What you will do: Below are some entries. Output each one exactly as it appears.

Recorded data
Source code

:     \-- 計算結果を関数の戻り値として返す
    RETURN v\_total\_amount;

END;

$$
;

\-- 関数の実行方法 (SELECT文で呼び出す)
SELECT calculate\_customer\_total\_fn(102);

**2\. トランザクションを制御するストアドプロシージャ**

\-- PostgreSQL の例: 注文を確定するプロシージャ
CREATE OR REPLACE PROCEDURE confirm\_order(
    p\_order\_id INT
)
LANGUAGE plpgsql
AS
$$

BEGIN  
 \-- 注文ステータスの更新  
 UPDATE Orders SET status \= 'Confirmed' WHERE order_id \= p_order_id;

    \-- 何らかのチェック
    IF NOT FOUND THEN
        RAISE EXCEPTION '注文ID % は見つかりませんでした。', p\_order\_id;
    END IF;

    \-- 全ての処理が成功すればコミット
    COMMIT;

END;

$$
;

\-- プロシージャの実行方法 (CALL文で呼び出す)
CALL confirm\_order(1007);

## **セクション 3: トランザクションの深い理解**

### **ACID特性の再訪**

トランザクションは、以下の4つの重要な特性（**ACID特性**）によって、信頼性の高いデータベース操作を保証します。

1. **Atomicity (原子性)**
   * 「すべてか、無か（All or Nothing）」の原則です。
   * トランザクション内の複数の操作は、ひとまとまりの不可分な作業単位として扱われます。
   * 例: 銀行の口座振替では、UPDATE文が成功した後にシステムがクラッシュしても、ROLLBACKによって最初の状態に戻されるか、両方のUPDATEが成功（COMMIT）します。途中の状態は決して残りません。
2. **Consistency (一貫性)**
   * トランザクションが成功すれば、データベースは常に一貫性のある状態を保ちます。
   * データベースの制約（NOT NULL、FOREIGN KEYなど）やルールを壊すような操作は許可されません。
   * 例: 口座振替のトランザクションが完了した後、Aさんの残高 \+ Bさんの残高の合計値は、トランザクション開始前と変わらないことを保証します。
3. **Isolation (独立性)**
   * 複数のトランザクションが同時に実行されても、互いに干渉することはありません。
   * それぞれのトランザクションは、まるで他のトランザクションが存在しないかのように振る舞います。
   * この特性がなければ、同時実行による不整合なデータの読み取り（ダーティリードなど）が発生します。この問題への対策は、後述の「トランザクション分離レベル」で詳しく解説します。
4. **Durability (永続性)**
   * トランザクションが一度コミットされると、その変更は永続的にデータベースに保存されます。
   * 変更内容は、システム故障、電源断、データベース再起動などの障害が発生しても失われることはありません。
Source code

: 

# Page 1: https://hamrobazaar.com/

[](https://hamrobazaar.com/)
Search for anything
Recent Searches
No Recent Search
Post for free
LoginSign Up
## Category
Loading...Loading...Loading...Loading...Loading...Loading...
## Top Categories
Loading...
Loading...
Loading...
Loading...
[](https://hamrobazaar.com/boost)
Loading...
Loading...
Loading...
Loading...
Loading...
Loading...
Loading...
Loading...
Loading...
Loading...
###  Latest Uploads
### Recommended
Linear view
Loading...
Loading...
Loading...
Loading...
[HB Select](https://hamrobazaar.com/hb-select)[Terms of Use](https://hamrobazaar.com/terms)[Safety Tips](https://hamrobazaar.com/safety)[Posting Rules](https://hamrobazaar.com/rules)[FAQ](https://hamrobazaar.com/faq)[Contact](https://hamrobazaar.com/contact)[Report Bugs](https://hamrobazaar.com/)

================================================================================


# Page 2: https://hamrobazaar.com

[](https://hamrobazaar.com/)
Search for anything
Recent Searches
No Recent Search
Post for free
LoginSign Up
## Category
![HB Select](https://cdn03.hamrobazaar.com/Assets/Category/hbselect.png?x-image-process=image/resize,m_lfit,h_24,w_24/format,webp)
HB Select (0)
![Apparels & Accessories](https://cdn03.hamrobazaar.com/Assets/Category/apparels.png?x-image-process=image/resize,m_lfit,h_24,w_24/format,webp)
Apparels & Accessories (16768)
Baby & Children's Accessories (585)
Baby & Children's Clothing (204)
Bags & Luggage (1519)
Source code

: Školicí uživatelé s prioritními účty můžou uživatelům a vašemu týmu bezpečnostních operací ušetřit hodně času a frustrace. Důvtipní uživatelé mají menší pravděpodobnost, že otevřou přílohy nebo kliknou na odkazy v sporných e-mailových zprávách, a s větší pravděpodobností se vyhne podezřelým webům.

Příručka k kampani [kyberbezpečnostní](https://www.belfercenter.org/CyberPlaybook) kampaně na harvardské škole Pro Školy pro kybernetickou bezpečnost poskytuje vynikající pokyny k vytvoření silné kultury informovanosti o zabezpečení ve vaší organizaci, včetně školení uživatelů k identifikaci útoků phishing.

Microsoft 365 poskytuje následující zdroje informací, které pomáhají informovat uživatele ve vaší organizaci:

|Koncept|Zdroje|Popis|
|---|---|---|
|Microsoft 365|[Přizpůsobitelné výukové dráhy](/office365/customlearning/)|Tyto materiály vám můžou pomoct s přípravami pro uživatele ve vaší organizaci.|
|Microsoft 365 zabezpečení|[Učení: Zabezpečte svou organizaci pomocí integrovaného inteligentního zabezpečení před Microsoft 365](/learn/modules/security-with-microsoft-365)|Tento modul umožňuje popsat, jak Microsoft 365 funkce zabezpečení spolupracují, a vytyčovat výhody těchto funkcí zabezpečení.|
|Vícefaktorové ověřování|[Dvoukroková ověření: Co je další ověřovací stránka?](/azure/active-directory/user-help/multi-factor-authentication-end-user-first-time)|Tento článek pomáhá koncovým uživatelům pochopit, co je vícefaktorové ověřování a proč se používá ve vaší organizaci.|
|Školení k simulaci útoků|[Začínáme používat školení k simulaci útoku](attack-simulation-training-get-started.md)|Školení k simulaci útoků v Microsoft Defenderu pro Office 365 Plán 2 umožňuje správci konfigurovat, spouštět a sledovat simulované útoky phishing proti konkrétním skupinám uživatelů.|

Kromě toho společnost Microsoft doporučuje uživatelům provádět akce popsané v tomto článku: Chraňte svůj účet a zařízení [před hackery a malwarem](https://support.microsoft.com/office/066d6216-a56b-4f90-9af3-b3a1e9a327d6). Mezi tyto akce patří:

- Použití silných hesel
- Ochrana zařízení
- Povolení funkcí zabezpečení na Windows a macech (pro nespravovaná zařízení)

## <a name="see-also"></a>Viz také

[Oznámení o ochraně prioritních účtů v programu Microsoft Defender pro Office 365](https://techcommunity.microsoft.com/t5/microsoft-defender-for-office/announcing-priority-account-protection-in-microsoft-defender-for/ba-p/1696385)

Task response:
Source code

:     \-- 計算結果を関数の戻り値として返す
    RETURN v\_total\_amount;

END;

$$
;

\-- 関数の実行方法 (SELECT文で呼び出す)
SELECT calculate\_customer\_total\_fn(102);

**2\. トランザクションを制御するストアドプロシージャ**

\-- PostgreSQL の例: 注文を確定するプロシージャ
CREATE OR REPLACE PROCEDURE confirm\_order(
    p\_order\_id INT
)
LANGUAGE plpgsql
AS
$$

BEGIN  
 \-- 注文ステータスの更新  
 UPDATE Orders SET status \= 'Confirmed' WHERE order_id \= p_order_id;

    \-- 何らかのチェック
    IF NOT FOUND THEN
        RAISE EXCEPTION '注文ID % は見つかりませんでした。', p\_order\_id;
    END IF;

    \-- 全ての処理が成功すればコミット
    COMMIT;

END;

$$
;

\-- プロシージャの実行方法 (CALL文で呼び出す)
CALL confirm\_order(1007);

## **セクション 3: トランザクションの深い理解**

### **ACID特性の再訪**

トランザクションは、以下の4つの重要な特性（**ACID特性**）によって、信頼性の高いデータベース操作を保証します。

1. **Atomicity (原子性)**
   * 「すべてか、無か（All or Nothing）」の原則です。
   * トランザクション内の複数の操作は、ひとまとまりの不可分な作業単位として扱われます。
   * 例: 銀行の口座振替では、UPDATE文が成功した後にシステムがクラッシュしても、ROLLBACKによって最初の状態に戻されるか、両方のUPDATEが成功（COMMIT）します。途中の状態は決して残りません。
2. **Consistency (一貫性)**
   * トランザクションが成功すれば、データベースは常に一貫性のある状態を保ちます。
   * データベースの制約（NOT NULL、FOREIGN KEYなど）やルールを壊すような操作は許可されません。
   * 例: 口座振替のトランザクションが完了した後、Aさんの残高 \+ Bさんの残高の合計値は、トランザクション開始前と変わらないことを保証します。
3. **Isolation (独立性)**
   * 複数のトランザクションが同時に実行されても、互いに干渉することはありません。
   * それぞれのトランザクションは、まるで他のトランザクションが存在しないかのように振る舞います。
   * この特性がなければ、同時実行による不整合なデータの読み取り（ダーティリードなど）が発生します。この問題への対策は、後述の「トランザクション分離レベル」で詳しく解説します。
4. **Durability (永続性)**
   * トランザクションが一度コミットされると、その変更は永続的にデータベースに保存されます。
   * 変更内容は、システム故障、電源断、データベース再起動などの障害が発生しても失われることはありません。
Source code

: 

# Page 1: https://hamrobazaar.com/

[](https://hamrobazaar.com/)
Search for anything
Recent Searches
No Recent Search
Post for free
LoginSign Up
## Category
Loading...Loading...Loading...Loading...Loading...Loading...
## Top Categories
Loading...
Loading...
Loading...
Loading...
[](https://hamrobazaar.com/boost)
Loading...
Loading...
Loading...
Loading...
Loading...
Loading...
Loading...
Loading...
Loading...
Loading...
###  Latest Uploads
### Recommended
Linear view
Loading...
Loading...
Loading...
Loading...
[HB Select](https://hamrobazaar.com/hb-select)[Terms of Use](https://hamrobazaar.com/terms)[Safety Tips](https://hamrobazaar.com/safety)[Posting Rules](https://hamrobazaar.com/rules)[FAQ](https://hamrobazaar.com/faq)[Contact](https://hamrobazaar.com/contact)[Report Bugs](https://hamrobazaar.com/)

================================================================================


# Page 2: https://hamrobazaar.com

[](https://hamrobazaar.com/)
Search for anything
Recent Searches
No Recent Search
Post for free
LoginSign Up
## Category
![HB Select](https://cdn03.hamrobazaar.com/Assets/Category/hbselect.png?x-image-process=image/resize,m_lfit,h_24,w_24/format,webp)
HB Select (0)
![Apparels & Accessories](https://cdn03.hamrobazaar.com/Assets/Category/apparels.png?x-image-process=image/resize,m_lfit,h_24,w_24/format,webp)
Apparels & Accessories (16768)
Baby & Children's Accessories (585)
Baby & Children's Clothing (204)
Bags & Luggage (1519)
Source code

: Školicí uživatelé s prioritními účty můžou uživatelům a vašemu týmu bezpečnostních operací ušetřit hodně času a frustrace. Důvtipní uživatelé mají menší pravděpodobnost, že otevřou přílohy nebo kliknou na odkazy v sporných e-mailových zprávách, a s větší pravděpodobností se vyhne podezřelým webům.

Příručka k kampani [kyberbezpečnostní](https://www.belfercenter.org/CyberPlaybook) kampaně na harvardské škole Pro Školy pro kybernetickou bezpečnost poskytuje vynikající pokyny k vytvoření silné kultury informovanosti o zabezpečení ve vaší organizaci, včetně školení uživatelů k identifikaci útoků phishing.

Microsoft 365 poskytuje následující zdroje informací, které pomáhají informovat uživatele ve vaší organizaci:

|Koncept|Zdroje|Popis|
|---|---|---|
|Microsoft 365|[Přizpůsobitelné výukové dráhy](/office365/customlearning/)|Tyto materiály vám můžou pomoct s přípravami pro uživatele ve vaší organizaci.|
|Microsoft 365 zabezpečení|[Učení: Zabezpečte svou organizaci pomocí integrovaného inteligentního zabezpečení před Microsoft 365](/learn/modules/security-with-microsoft-365)|Tento modul umožňuje popsat, jak Microsoft 365 funkce zabezpečení spolupracují, a vytyčovat výhody těchto funkcí zabezpečení.|
|Vícefaktorové ověřování|[Dvoukroková ověření: Co je další ověřovací stránka?](/azure/active-directory/user-help/multi-factor-authentication-end-user-first-time)|Tento článek pomáhá koncovým uživatelům pochopit, co je vícefaktorové ověřování a proč se používá ve vaší organizaci.|
|Školení k simulaci útoků|[Začínáme používat školení k simulaci útoku](attack-simulation-training-get-started.md)|Školení k simulaci útoků v Microsoft Defenderu pro Office 365 Plán 2 umožňuje správci konfigurovat, spouštět a sledovat simulované útoky phishing proti konkrétním skupinám uživatelů.|

Kromě toho společnost Microsoft doporučuje uživatelům provádět akce popsané v tomto článku: Chraňte svůj účet a zařízení [před hackery a malwarem](https://support.microsoft.com/office/066d6216-a56b-4f90-9af3-b3a1e9a327d6). Mezi tyto akce patří:

- Použití silných hesel
- Ochrana zařízení
- Povolení funkcí zabezpečení na Windows a macech (pro nespravovaná zařízení)

## <a name="see-also"></a>Viz také

[Oznámení o ochraně prioritních účtů v programu Microsoft Defender pro Office 365](https://techcommunity.microsoft.com/t5/microsoft-defender-for-office/announcing-priority-account-protection-in-microsoft-defender-for/ba-p/1696385)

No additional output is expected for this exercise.